Cisco breached through Trivy supply chain attack - source code and AWS keys stolen

The TeamPCP supply chain campaign has claimed its biggest victim yet. Attackers used credentials stolen from the Trivy vulnerability scanner compromise to breach Cisco's internal development environment, stealing source code belonging to both Cisco and its customers. Multiple AWS keys were also taken and used for unauthorized activity across Cisco's cloud accounts. The company expects continued fallout from the follow-on LiteLLM and Checkmarx compromises in the same campaign.

Check
If your CI/CD pipelines used Trivy, LiteLLM, or Checkmarx KICS between March 19-27, audit for unauthorized access immediately.
Affected
Any organization that ran compromised versions of Trivy (v0.69.4+), LiteLLM (1.82.7-1.82.8), or Checkmarx KICS GitHub Actions during the exposure windows.
Fix
Pin Trivy to v0.69.3, trivy-action to v0.35.0, setup-trivy to v0.2.6. Rotate all pipeline secrets, AWS keys, SSH keys, and tokens. Block scan.aquasecurtiy[.]org and 45.148.10.212. Search GitHub orgs for repositories named tpcp-docs - their presence means data was exfiltrated.

CareCloud confirms hackers accessed patient health records in 8-hour breach

Healthcare software company CareCloud disclosed to the SEC that hackers breached one of its six electronic health record environments on March 16, gaining access to patient medical data for approximately eight hours. The company serves over 40,000 healthcare providers.

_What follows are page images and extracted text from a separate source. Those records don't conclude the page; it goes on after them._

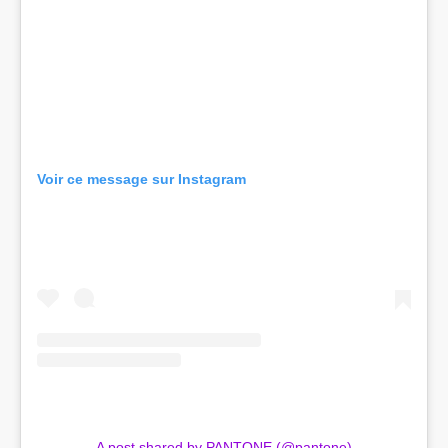
Voir ce message sur Instagram
A post shared by PANTONE (@pantone)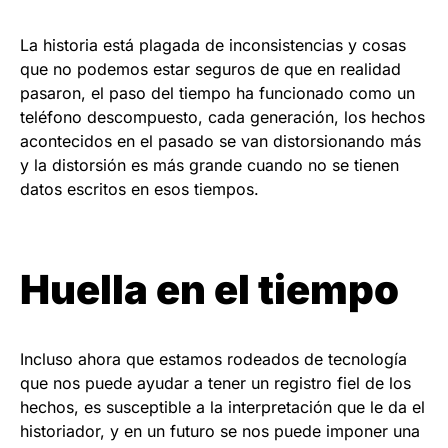
La historia está plagada de inconsistencias y cosas
que no podemos estar seguros de que en realidad
pasaron, el paso del tiempo ha funcionado como un
teléfono descompuesto, cada generación, los hechos
acontecidos en el pasado se van distorsionando más
y la distorsión es más grande cuando no se tienen
datos escritos en esos tiempos.
Huella en el tiempo
Incluso ahora que estamos rodeados de tecnología
que nos puede ayudar a tener un registro fiel de los
hechos, es susceptible a la interpretación que le da el
historiador, y en un futuro se nos puede imponer una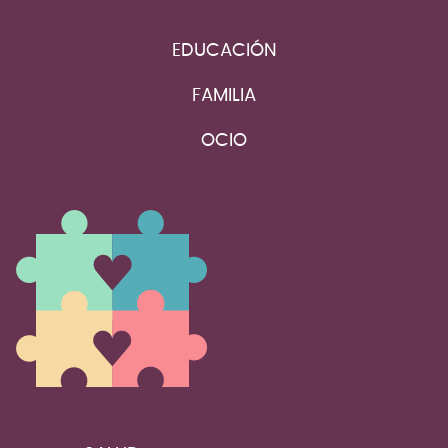
EDUCACIÓN
FAMILIA
OCIO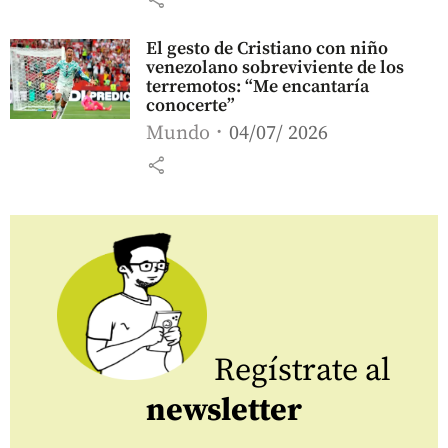
El gesto de Cristiano con niño
venezolano sobreviviente de los
terremotos: “Me encantaría
conocerte”
Mundo
04/07/ 2026
share
Regístrate al
newsletter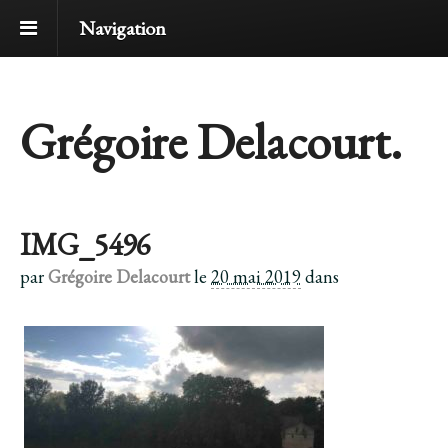
Navigation
Grégoire Delacourt.
IMG_5496
par
Grégoire Delacourt
le
20 mai 2019
dans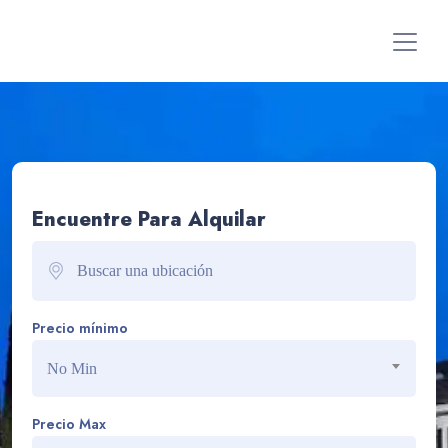
Encuentre Para Alquilar
Precio mínimo
No Min
Precio Max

It's still investigating whether data was exfiltrated, but classified the incident as material on March 24 due to the sensitivity of the records. No ransomware group has claimed the attack.

Check
If your organization uses CareCloud Health for EHR, contact CareCloud for specifics on whether your environment was affected.
Affected
CareCloud Health EHR platform users. One of six EHR environments was compromised.
Fix
Monitor for CareCloud's breach notification updates. Review access logs for unusual activity around March 16. Ensure MFA is enforced on all EHR system access. Prepare for potential patient notification requirements.

European Commission breached through AWS cloud account - 350GB of data reportedly stolen

Hackers broke into the European Commission's Amazon Web Services account and reportedly stole over 350GB of data, including databases and employee information. The breach was discovered on March 24 and affected the cloud infrastructure hosting Europa.eu websites. The Commission says its internal systems weren't impacted. The attacker isn't demanding ransom - they plan to publish the data instead.

Check
Review your organization's AWS account security, especially IAM policies and access keys.
Affected
Any AWS account using static credentials, weak IAM policies, or missing MFA on privileged accounts.
Fix
Enforce MFA on all AWS accounts. Rotate access keys regularly. Audit IAM permissions for least-privilege. Enable CloudTrail for all regions.